Zu denken geben sollte den hochbezahlten Profis auch, wieso sie in Sachen Kampfgeist, Disziplin und Mentalität so viele Defizite offenbaren. Allein mit individueller Klasse und Tempoverschärfungen nach Rückständen reicht es in der Bundesliga nur zu einen Mittelfeldplatz. Bezeichnend: Der Vorsprung auf die zweite Tabellenhälfte beträgt nach zwölf Spieltagen gerade einmal drei Punkte. 

Watzke kämpferisch: "Wir sind immer noch Borussia Dortmund"

BVB-Geschäftsführer Hans-Joachim Watzke brachte es zuletzt in seiner leidenschaftlichen Ansprache auf der Jahreshauptversammlung des Vereins auf den Punkt: "Wir sind immer noch Borussia Dortmund. Aber das muss man auch sehen!"

Damit sprach der BVB-Boss den über 150.000 Mitgliedern offenkundig aus der Seele. Der Basis eines Klubs, der gerade in sportlich kniffligen Situationen mit fußballerischer Arbeit und Leidenschaft hervorstechen muss statt mit Individualität und Glanz.

Dass das Urvertrauen in den Cheftrainer verloren gegangen ist, war in den letzten Tagen nicht zu übersehen.

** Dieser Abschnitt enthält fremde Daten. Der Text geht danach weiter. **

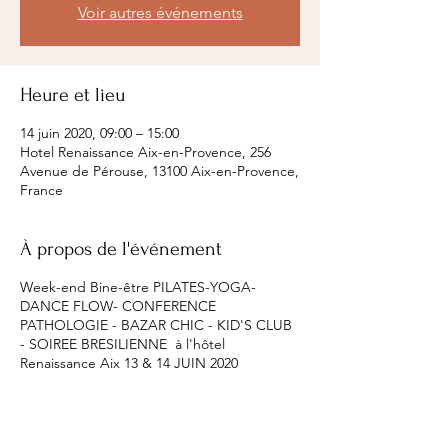
Voir autres événements
Heure et lieu
14 juin 2020, 09:00 – 15:00
Hotel Renaissance Aix-en-Provence, 256
Avenue de Pérouse, 13100 Aix-en-Provence,
France
À propos de l'événement
Week-end Bine-être PILATES-YOGA-
DANCE FLOW- CONFERENCE
PATHOLOGIE - BAZAR CHIC - KID'S CLUB
- SOIREE BRESILIENNE à l'hôtel
Renaissance Aix 13 & 14 JUIN 2020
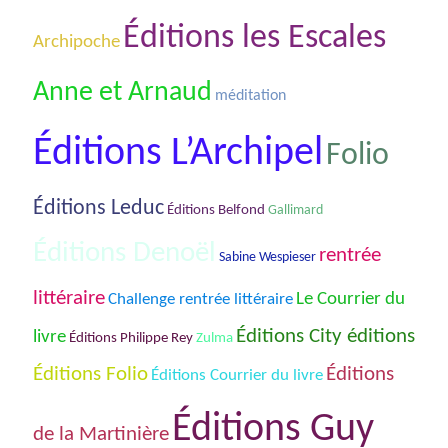
Éditions les Escales
Archipoche
Anne et Arnaud
méditation
Éditions L’Archipel
Folio
Éditions Leduc
Éditions Belfond
Gallimard
Éditions Denoël
rentrée
Sabine Wespieser
littéraire
Le Courrier du
Challenge rentrée littéraire
Éditions City éditions
livre
Éditions Philippe Rey
Zulma
Éditions Folio
Éditions
Éditions Courrier du livre
Éditions Guy
de la Martinière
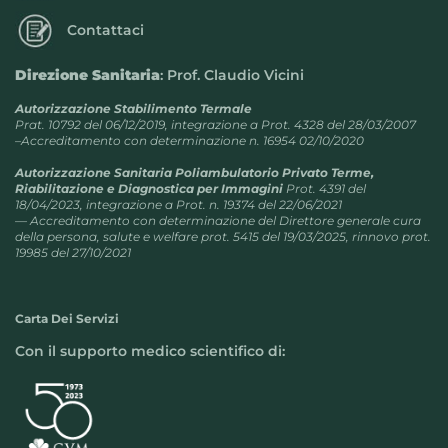
Contattaci
Direzione Sanitaria
: Prof. Claudio Vicini
Autorizzazione Stabilimento Termale
Prat. 10792 del 06/12/2019, integrazione a Prot. 4328 del 28/03/2007
–Accreditamento con determinazione n. 16954 02/10/2020
Autorizzazione Sanitaria Poliambulatorio Privato Terme,
Riabilitazione e Diagnostica per Immagini
Prot. 4391 del
18/04/2023, integrazione a Prot. n. 19374 del 22/06/2021
— Accreditamento con determinazione del Direttore generale cura
della persona, salute e welfare prot. 5415 del 19/03/2025, rinnovo prot.
19985 del 27/10/2021
Carta Dei Servizi
Con il supporto medico scientifico di:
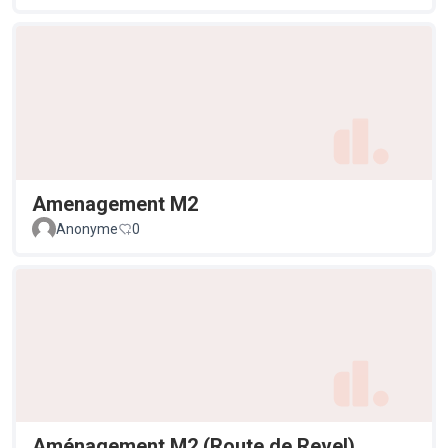
Amenagement M2
Anonyme
0
Aménagement M2 (Route de Revel),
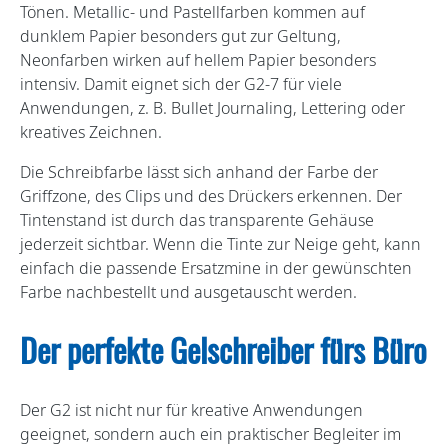
Tönen. Metallic- und Pastellfarben kommen auf
dunklem Papier besonders gut zur Geltung,
Neonfarben wirken auf hellem Papier besonders
intensiv. Damit eignet sich der G2-7 für viele
Anwendungen, z. B. Bullet Journaling, Lettering oder
kreatives Zeichnen.
Die Schreibfarbe lässt sich anhand der Farbe der
Griffzone, des Clips und des Drückers erkennen. Der
Tintenstand ist durch das transparente Gehäuse
jederzeit sichtbar. Wenn die Tinte zur Neige geht, kann
einfach die passende Ersatzmine in der gewünschten
Farbe nachbestellt und ausgetauscht werden.
Der perfekte Gelschreiber fürs Büro
Der G2 ist nicht nur für kreative Anwendungen
geeignet, sondern auch ein praktischer Begleiter im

Watzke verlor auf der JHV über den Coach keine Silbe mehr als unbedingt nötig: "Lucien, du hast auch weiter unser Vertrauen. Aber: Es ist auch eins klar, und du bist schon so lange im Fußball dabei: Am Ende ist Fußball auch immer über Ergebnisse definiert."

Schon bald könnten Favre sogar bessere Ergebnisse nicht mehr reichen, um ihn auf seinem Stuhl zu halten.